The meeting was chaired by Ed Quilty, the Director of Copyright and IP Enforcement.

It should be noted that in the paper it was stated that “there is a particular demand that photographs be included although their inclusion does raise a number of practical issues”. We know this has arisen as many of the institutions have “shoe boxes of photographs” – these are generally amateur images (weddings etc) but are of historical value and are untraceable back to the creator. However, it is reassuring that UKIPO have listened, heard and noted my many pleas (both written and verbal) that photography cannot be lumped in with other “orphans”

The paper also stated:

• That a non-legislative scheme was not an option – collective licensing schemes would contravene the CDPA1988 (this was argued against by the collecting societies and publishers, given the photocopy licensing scheme and music licences in operation)
• There could be an exception to copyright provisions, amending the CDPA88. This may be a problem under the Information Society Directive (all UK legislation has to comply with EU Directives) which would need revising to include commercial use of Orphan Works. (I stated that if they dismissed the idea of any commercial use by all and sundry, then the problems with creators and legislation would be eased considerably – Ed decided that his use of the word “commercial” maybe wasn’t right)
• A new scheme based on bona vacantia (this is where abandoned/ownerless property can be distributed by the Crown) could be legislated for – UK Govt would need the OK from the Commission for this. (the publishers said they would support this option)
• The Berne convention (which the UK is a party to) cannot be contravened – however, it allows for countries to permit reproduction of works in special cases “which does not conflict with the exploitation of the work by the rights holder”. If the work is an orphan it will presumably not be being exploited by the rights owner. (I argued this was not the case with images as images can be lifted and distributed losing the trail back to the photographer who could still be using the original)
• The US route could be followed – thankfully, the paper stated this can’t be an option as it’s only a scheme to limit liability and copying an orphan work will still be an infringing copy (this is an interesting interpretation, similar to why they say the collective licensing scheme is not an option!)

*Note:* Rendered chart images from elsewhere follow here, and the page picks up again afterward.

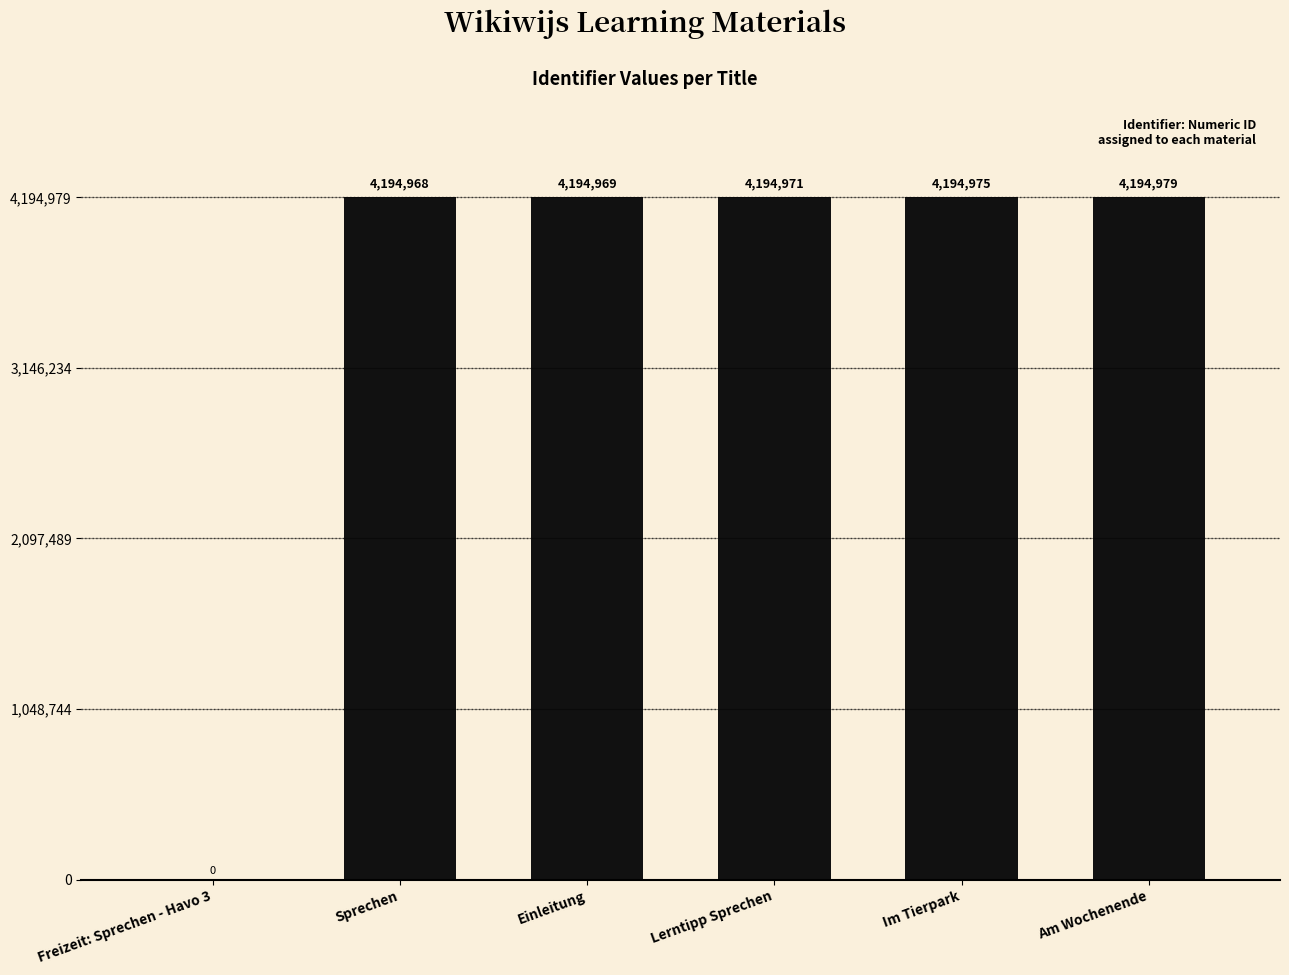

What is the sum of the values at Im Tierpark and Am Wochenende?

8389954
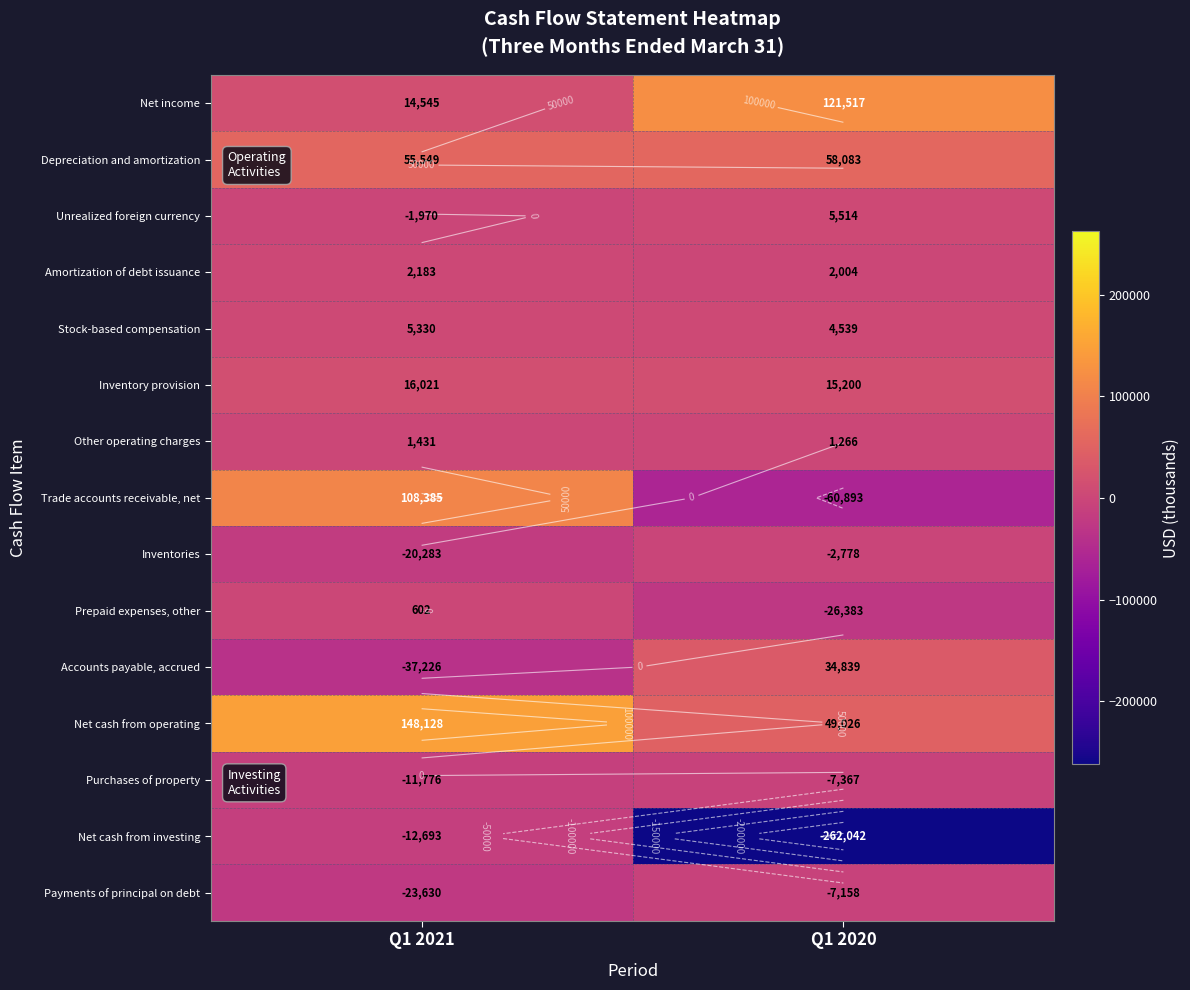

Rank the series by their maximum value, from lowest to highest.

Net cash from investing, Purchases of property, Payments of principal on debt, Inventories, Prepaid expenses, other, Other operating charges, Amortization of debt issuance, Stock-based compensation, Unrealized foreign currency, Inventory provision, Accounts payable, accrued, Depreciation and amortization, Trade accounts receivable, net, Net income, Net cash from operating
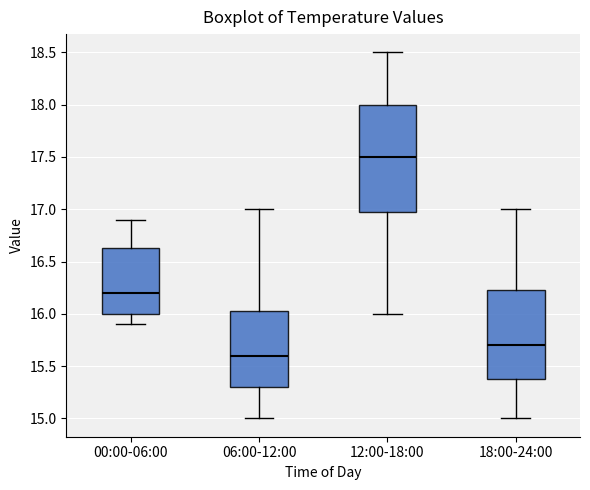

Which box has the lowest median line?

06:00-12:00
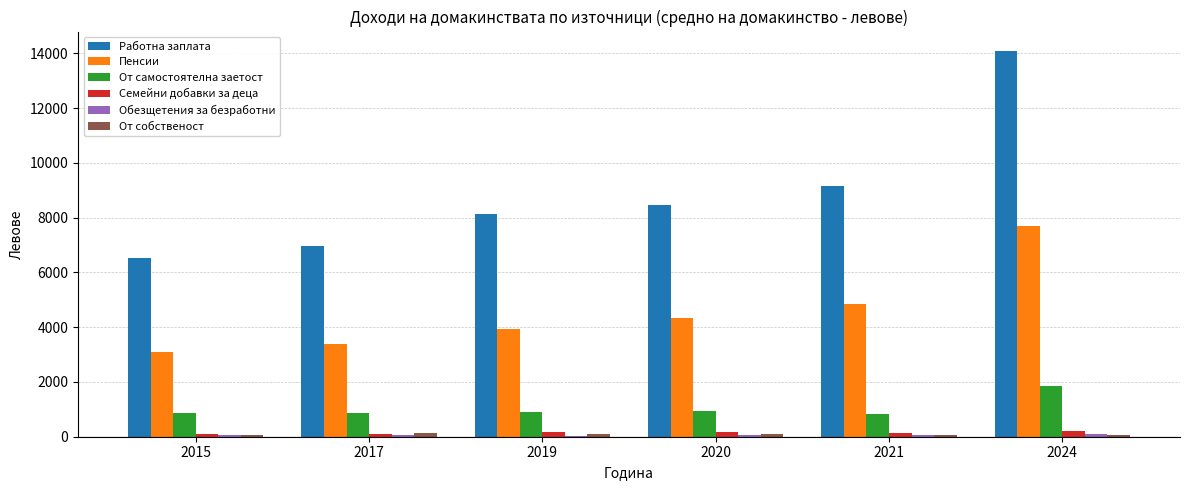

At which label does Семейни добавки за деца first exceed 177?

2019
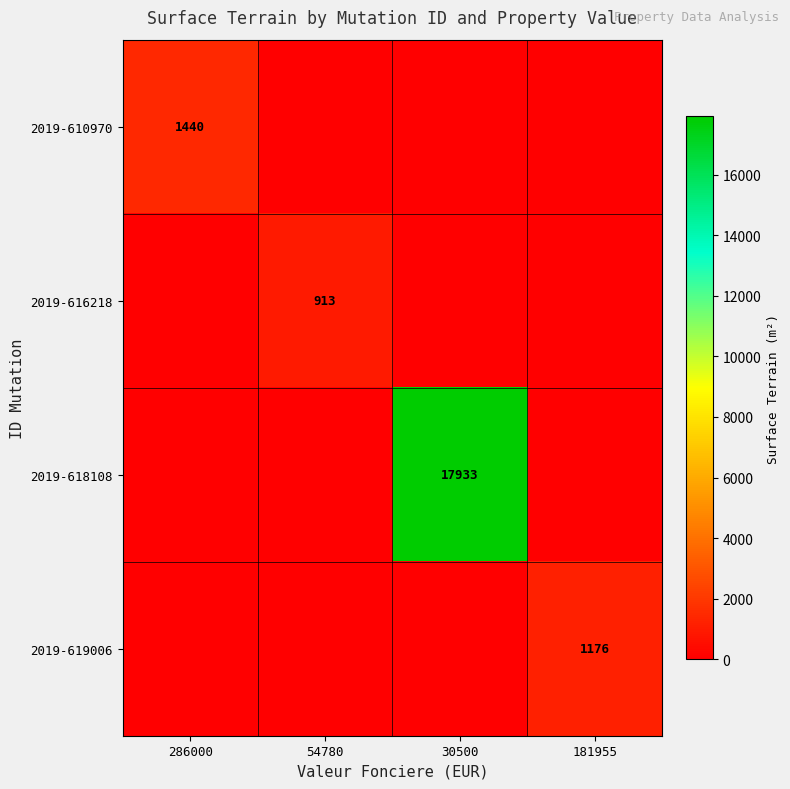

The 2019-610970 series shows 1440 at 286000. True or false?

True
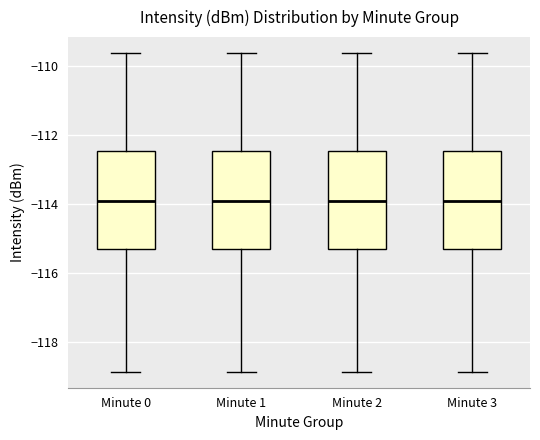

Reading left to right, transcribe this box plot: for each box, give where its median line is, the range the box spans, and where its two whiskers end, as read against the y-axis. The values are not printed on the chart, so give them approximately, as read against the axis.

Minute 0: median -114.0, box -115.4 to -112.4, whiskers -118.8 to -109.6
Minute 1: median -114.0, box -115.4 to -112.4, whiskers -118.8 to -109.6
Minute 2: median -114.0, box -115.4 to -112.4, whiskers -118.8 to -109.6
Minute 3: median -114.0, box -115.4 to -112.4, whiskers -118.8 to -109.6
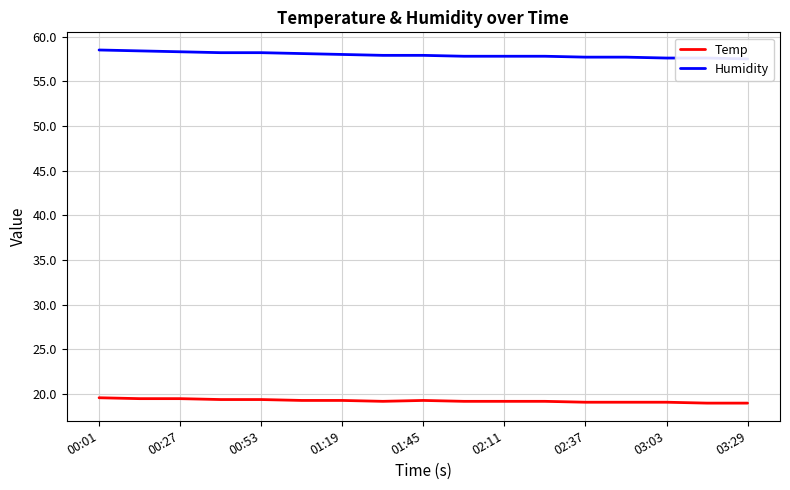

Reading right to left, list all the values displayed in this chart.

Temp: 19.0	19.0	19.1	19.1	19.1	19.2	19.2	19.2	19.3	19.2	19.3	19.3	19.4	19.4	19.5	19.5	19.6
Humidity: 57.5	57.6	57.6	57.7	57.7	57.8	57.8	57.8	57.9	57.9	58.0	58.1	58.2	58.2	58.3	58.4	58.5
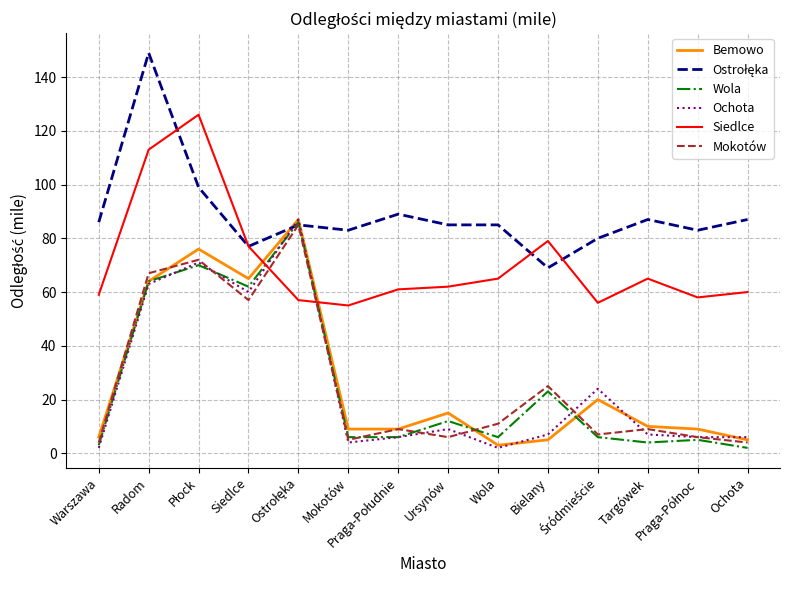

How many lines are shown in the chart?

6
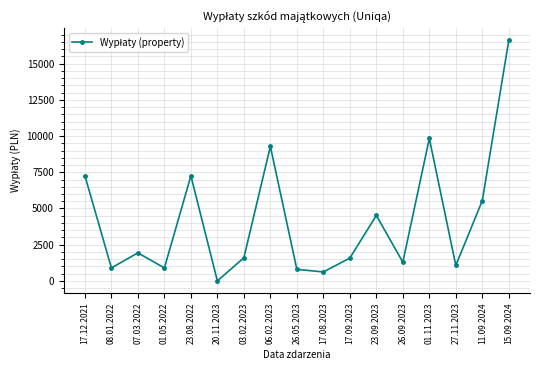

How many points are higher than both their immediate neighbors (excluding endpoints)?

5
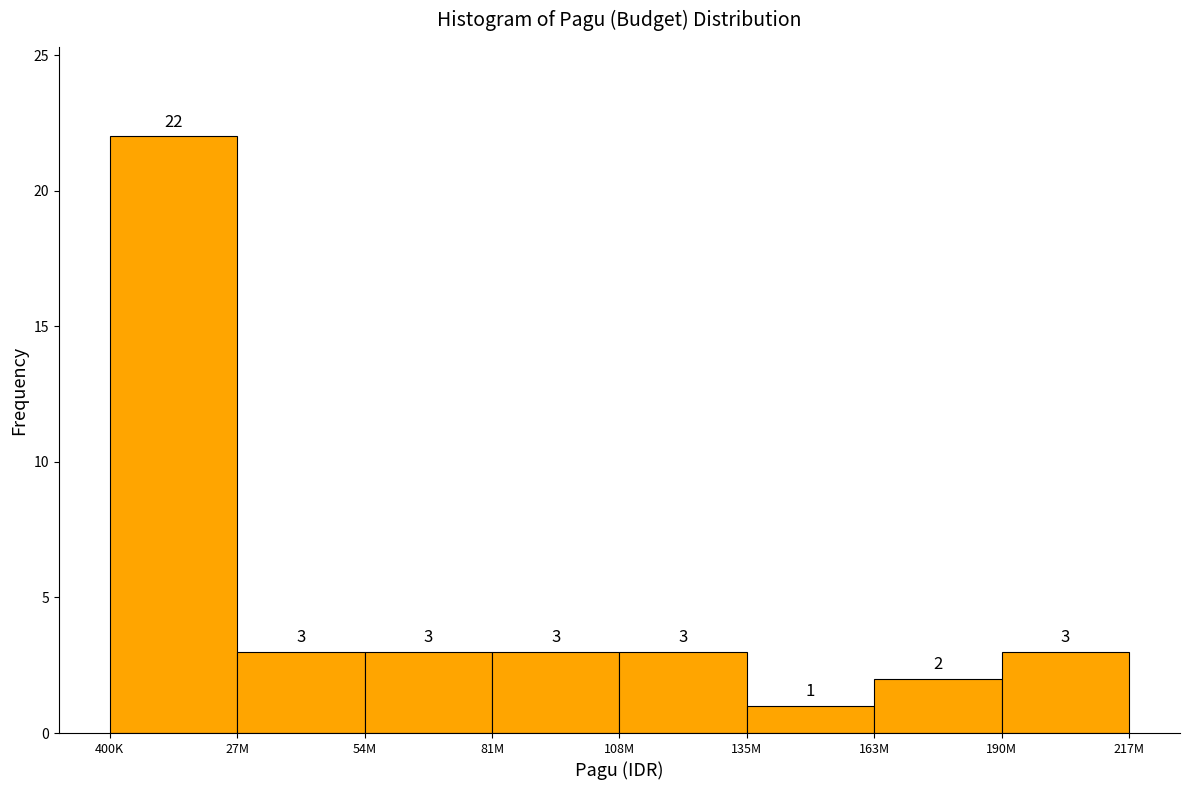

Reading left to right, transcribe all the data shown in this chart.

400K=22	27M=3	54M=3	81M=3	108M=3	135M=1	163M=2	190M=3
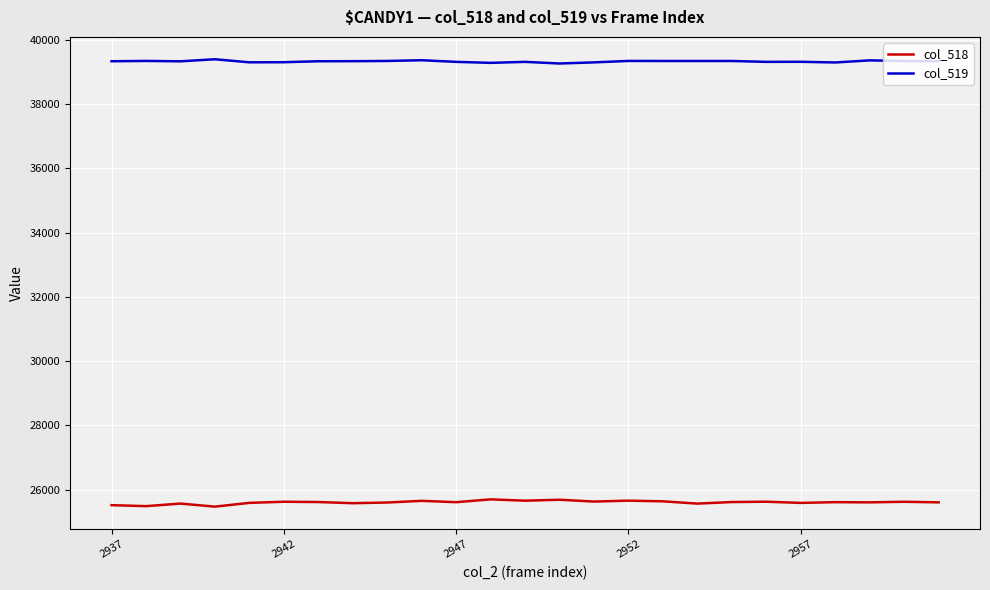

Rank the series by their maximum value, from highest to lowest.

col_519, col_518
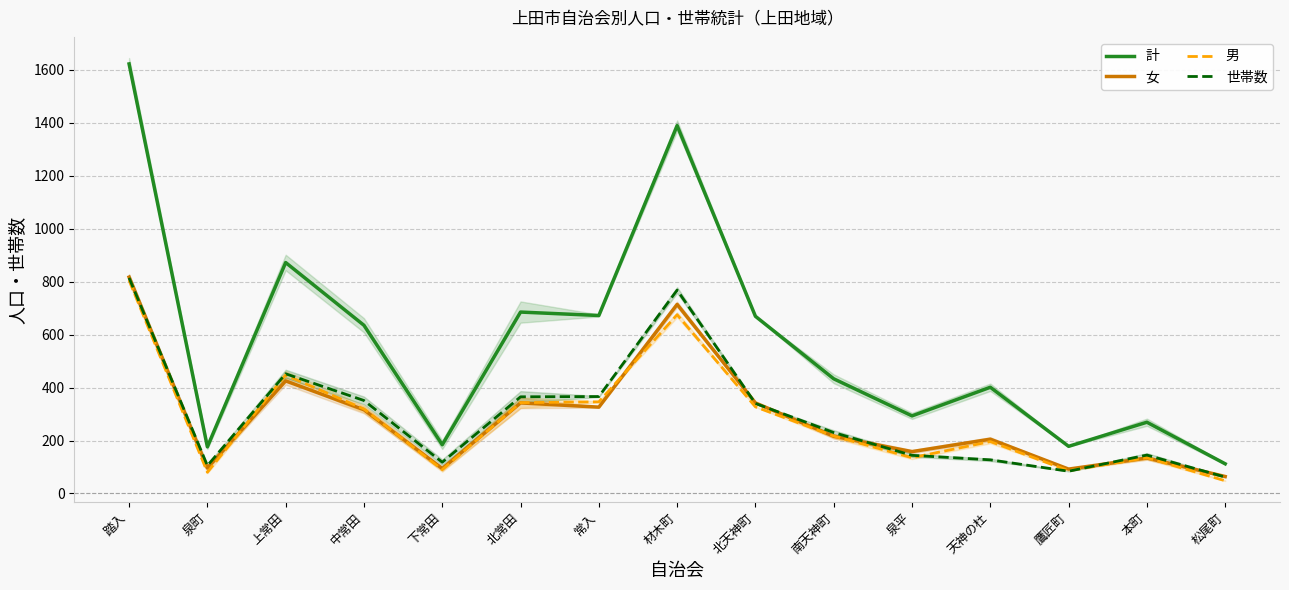

What is the sum of the 男 values at 北天神町 and 南天神町?

544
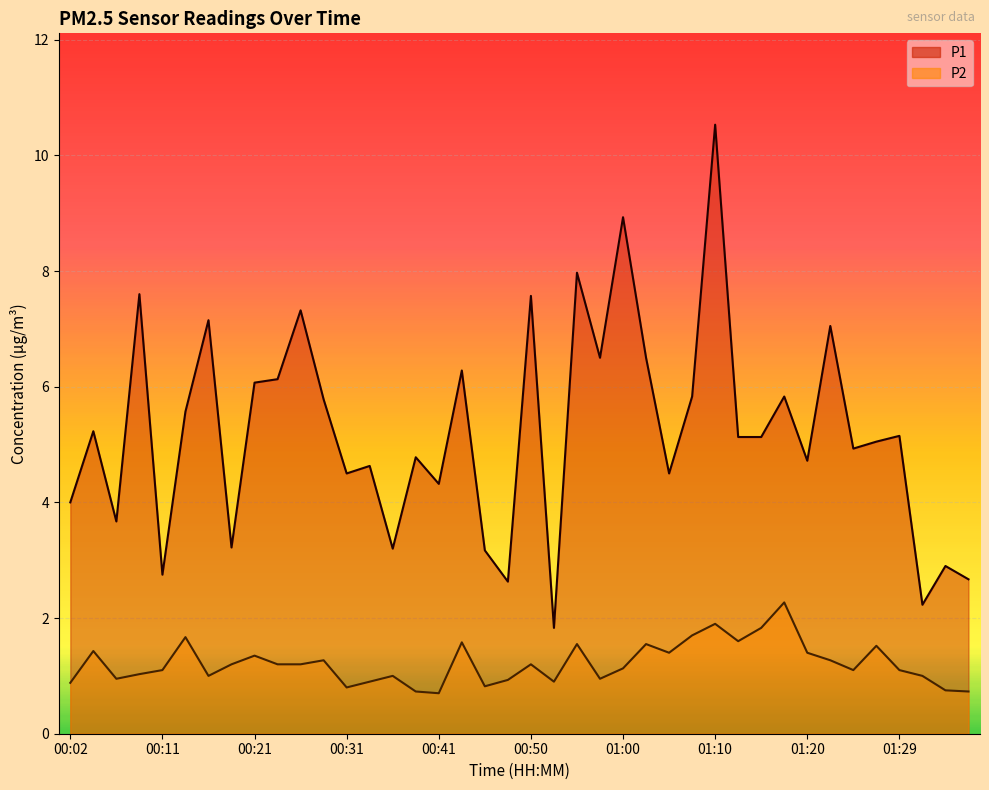

Which label corresponds to the smallest value in the chart?

00:41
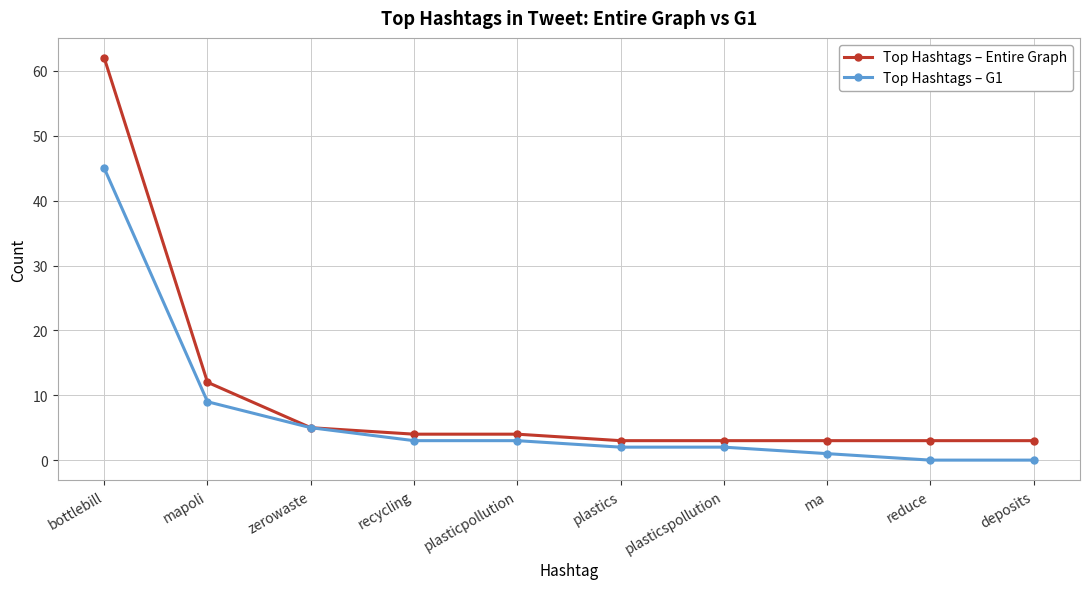

List the series in order of their overall mean, lowest first.

Top Hashtags – G1, Top Hashtags – Entire Graph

I also stated that should the UK moral rights issues not be resolved (right to a credit currently has to be asserted and is waivable) then, whatever route was decided on, the UK would turn out more Orphan Works than any other EU country. Surprisingly some of the user interests, who I have normally clashed swords with, agreed with me. This was noted (again) by Ed and his legal advisor – UKIPO in the past (and recently) have repeatedly said they aren’t planning to do anything about this problem, but hopefully I’ve said it enough times now for it to have sunk in that it is a big problem.

Conclusions of the meeting:


UKIPO do not want to have to go down the primary legislation route – it is hard to find a slot in the Gov timetable; long winded and time consuming! However, they may not have a choice – any exceptions/changes to the CDPA need primary legislation.

UKIPO will look at the words commercial and un-commercial – what they meant really was ‘making available’ (this would allow cultural institutions to put works on their website) and ‘preservation’.

The Commission will be approached for their comments on the viability of bona vacancia; a copyright exception and special cases under Berne.

Watch this space – this is an important, and threatens to be a painful, issue. As we have been ‘picked out’ for special treatment we will need to get our act together.